▸ **REQUIRED ACTION**: Locate each line in the data below that contains the string "right" and copy those lines. Matching is case-sensitive.
SOURCE INFORMATION below:
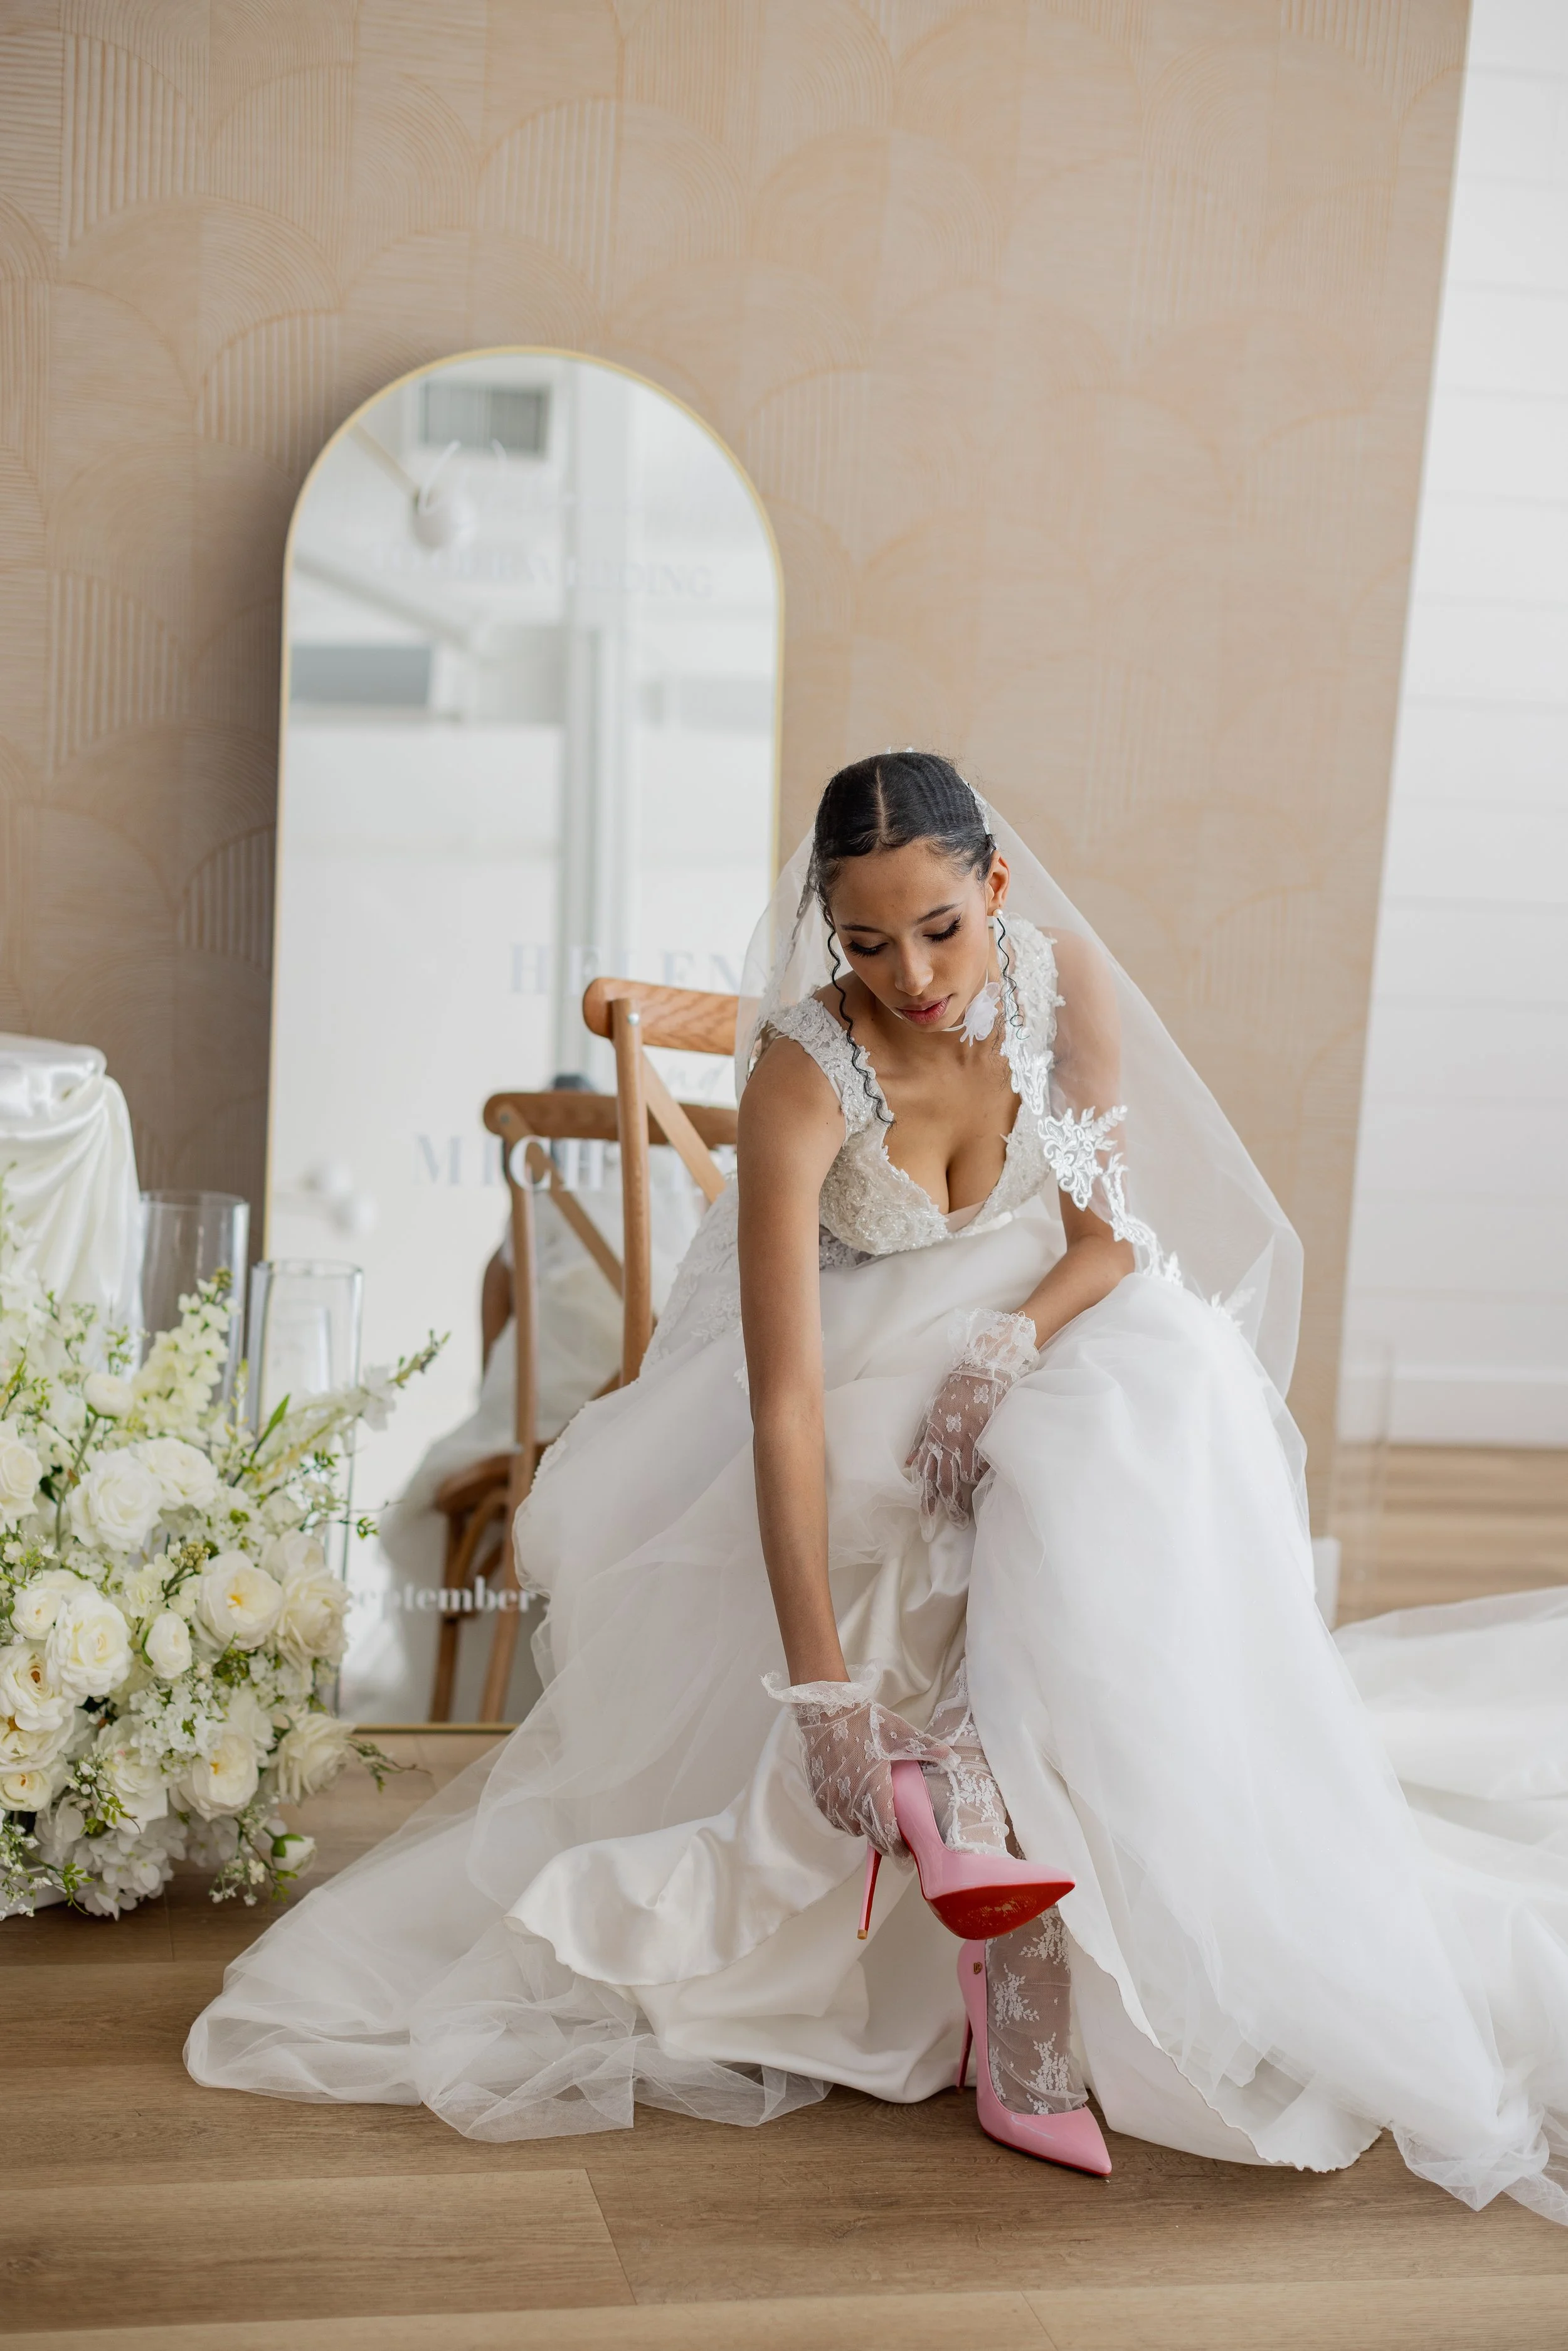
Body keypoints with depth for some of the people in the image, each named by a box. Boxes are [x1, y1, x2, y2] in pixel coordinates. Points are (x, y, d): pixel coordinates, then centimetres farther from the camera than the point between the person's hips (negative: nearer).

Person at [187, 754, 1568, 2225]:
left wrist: (1006, 1347, -27)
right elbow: (782, 1403, -34)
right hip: (868, 1370, -2)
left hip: (1052, 1330, 2)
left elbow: (1108, 1238, -5)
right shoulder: (803, 1078, -28)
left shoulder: (1068, 986, -17)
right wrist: (819, 1678, -39)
End of SOURCE INFORMATION.
▸ **OUTPUT**:
right elbow: (782, 1403, -34)
right hip: (868, 1370, -2)
right shoulder: (803, 1078, -28)
right wrist: (819, 1678, -39)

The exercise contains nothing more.